> **PAGE EXCERPT**:
::::::

The EM122 was fed attitude and position data from the Seapath 330+ system due to its superior real time heave.
Files delivered to BODC
| Filename | Content description | Format | Interval | Start date/time (UTC) | End date/time (UTC) | Comments |
| *-*-position-POSMV_GPS.gps | Position and speed and course over ground | NetCDF | 1 hz | 29-Aug-2019 16:28:15 | 07-Oct-2019 09:41:18 | Best available position |
| *-*-gyro-POSMV_GYRO.gyr | Heading | NetCDF | 1 hz | 29-Aug-2019 16:28:15 | 07-Oct-2019 09:41:18 | Best available gyro |
| *-*-sb_depth-EM122_DEPTH.depth | Depths from the EM122 multibeam echo sounder | NetCDF | 0.00625 hz | 31-Aug-2019 12:54:12 | 04-Oct-2019 14:31:38 | - |
| *-*-EA600-EA640_DEPTH.EA600 | Depths from the EA640 singlebeam echo sounder | NetCDF | 0.5 hz | 31-Aug-2019 10:42:32 | 07-Oct-2019 09:40:50 | - |
BODC Data Processing
The data were reformatted to the BODC internal format using standard banking procedures, and averaged at 60 second intervals. The following table shows how variables within the files were mapped to appropriate BODC parameter codes:
*-*-position-POSMV_GPS.gps
| Originator's variable | Originator's units | Description | BODC Code | BODC Units | Unit conversion | Comments |
| lat | degrees | Latitude North | ALATGP01 | degrees | N/A | - |
| long | degrees | Longitude East | ALONGP01 | degrees | N/A | - |
| gndspeed | knots | Speed over ground | APSAGP01 | m/s | *0.514444 knot to m/s | - |
| gndcourse | degrees | Course over ground | APDAGP01 | degrees | N/A | - |
*-*-gyro-POSMV_GYRO.gyr
| Originator's variable | Originator's units | Description | BODC Code | BODC Units | Unit conversion | Comments |
| heading | degrees | Heading | HEADCM01 | degrees | N/A | - |
*-*-sb_depth-EM122_DEPTH.depth
| Originator's variable | Originator's units | Description | BODC Code | BODC Units | Unit conversion | Comments |
| snd | metres | Sea floor depth (multibeam) | MBANSWCB | metres | N/A | - |
*-*-EA600-EA640_DEPTH.EA600
| Originator's variable | Originator's units | Description | BODC Code | BODC Units | Unit conversion | Comments |
| depthm | metres | Sea floor depth (singlebeam) | MBANZZ01 | metres | N/A | - |
Position
A check was run on positional data to identify gaps and improbable values (through the calculation of speed). No gaps in the positional data were identified.

::::::

Records contained in a dataset

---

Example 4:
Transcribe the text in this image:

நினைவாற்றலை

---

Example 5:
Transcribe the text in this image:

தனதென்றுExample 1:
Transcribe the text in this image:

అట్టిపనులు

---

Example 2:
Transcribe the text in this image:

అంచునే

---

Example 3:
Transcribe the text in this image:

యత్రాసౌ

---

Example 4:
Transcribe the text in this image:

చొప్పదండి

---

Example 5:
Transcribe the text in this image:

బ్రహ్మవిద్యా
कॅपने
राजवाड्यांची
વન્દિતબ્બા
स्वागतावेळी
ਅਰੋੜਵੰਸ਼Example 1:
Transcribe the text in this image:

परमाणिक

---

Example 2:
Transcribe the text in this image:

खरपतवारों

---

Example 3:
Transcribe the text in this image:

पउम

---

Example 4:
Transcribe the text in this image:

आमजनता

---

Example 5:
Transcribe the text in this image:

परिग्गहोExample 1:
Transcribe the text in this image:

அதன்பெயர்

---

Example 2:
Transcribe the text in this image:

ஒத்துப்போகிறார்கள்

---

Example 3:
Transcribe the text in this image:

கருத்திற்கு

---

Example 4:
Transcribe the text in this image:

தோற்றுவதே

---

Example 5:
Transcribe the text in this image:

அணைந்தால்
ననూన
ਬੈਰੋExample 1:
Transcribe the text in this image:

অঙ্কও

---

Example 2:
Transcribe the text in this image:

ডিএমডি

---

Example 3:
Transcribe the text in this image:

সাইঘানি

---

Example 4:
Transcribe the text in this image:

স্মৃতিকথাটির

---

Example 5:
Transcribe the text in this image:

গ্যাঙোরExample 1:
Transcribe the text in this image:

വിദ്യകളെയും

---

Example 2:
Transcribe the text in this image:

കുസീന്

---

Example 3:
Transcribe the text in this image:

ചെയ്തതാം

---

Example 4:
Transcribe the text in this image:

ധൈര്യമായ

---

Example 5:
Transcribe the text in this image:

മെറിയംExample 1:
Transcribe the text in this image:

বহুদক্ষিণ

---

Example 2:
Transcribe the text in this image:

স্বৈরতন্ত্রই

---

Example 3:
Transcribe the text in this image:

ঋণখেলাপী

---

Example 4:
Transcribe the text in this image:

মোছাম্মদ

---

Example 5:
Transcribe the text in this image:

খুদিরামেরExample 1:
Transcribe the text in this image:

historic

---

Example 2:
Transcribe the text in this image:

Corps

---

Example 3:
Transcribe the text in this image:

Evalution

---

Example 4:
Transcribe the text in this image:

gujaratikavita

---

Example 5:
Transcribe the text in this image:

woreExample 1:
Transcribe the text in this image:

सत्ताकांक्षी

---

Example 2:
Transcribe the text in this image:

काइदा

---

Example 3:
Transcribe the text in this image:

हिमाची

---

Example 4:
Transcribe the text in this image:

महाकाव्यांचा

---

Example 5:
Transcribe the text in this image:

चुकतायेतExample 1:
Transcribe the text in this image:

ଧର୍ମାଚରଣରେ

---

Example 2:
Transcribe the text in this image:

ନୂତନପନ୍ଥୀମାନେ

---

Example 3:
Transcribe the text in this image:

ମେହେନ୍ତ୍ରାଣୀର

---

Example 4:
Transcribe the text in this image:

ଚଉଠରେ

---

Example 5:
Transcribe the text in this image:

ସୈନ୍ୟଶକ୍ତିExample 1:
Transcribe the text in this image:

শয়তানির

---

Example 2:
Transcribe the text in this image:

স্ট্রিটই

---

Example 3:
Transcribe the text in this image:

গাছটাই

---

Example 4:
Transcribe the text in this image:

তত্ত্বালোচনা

::::::

> **REQUIREMENTS**:
- a) According to the BODC data excerpt, which system supplied attitude and position data to the EM122?
- b) Decide whether each statement agrees with the BODC data excerpt, answering yes or no and quoting the words that settle it. (i) The check on positional data found gaps. (ii) Speed over ground was converted from knots to m/s. (iii) The EM122 took its attitude and position data from the Seapath 330+ because of that system's real time heave.
- c) Carry on writing the BODC data excerpt from the point where it stops.

> **EXERCISE ANSWERS**:
- a) The Seapath 330+ system.

- b)
(i) No: "No gaps in the positional data were identified."
(ii) Yes: "*0.514444 knot to m/s"
(iii) Yes: "due to its superior real time heave"

- c)
Ship Velocities
Ship velocities were calculated from the main latitude and longitude channels using standard BODC procedures.
Distance Run
Distance run was calculated from the latitude and longitude channels, starting from the beginning of the file, using BODC standard procedures.
Bathymetry
Bathymetry data from the EM 122 multibeam echo sounder were deemed to be the best quality, and were screened independently. The EM 122 multi-beam was run with a local sound velocity correction. The EA 640 single-beam appeared more noisy.
GEBCO
GEBCO bathymetry was added to the file using the main latitude and longitude channels. Multi-beam bathymetry data were compared to the GEBCO channel for agreement.
Calibrations
Field Calibrations
No field calibrations were applied to the data at BODC.
Screening
All reformatted data were visualised using the in-house EDSERPLO software. Where calibrations had been applied, only the calibrated versions of those parameters were screened. Suspect data were marked by adding an appropriate quality control flag.
Project Information
How do deep-ocean turbidity currents behave that form the largest sediment accumulations on Earth?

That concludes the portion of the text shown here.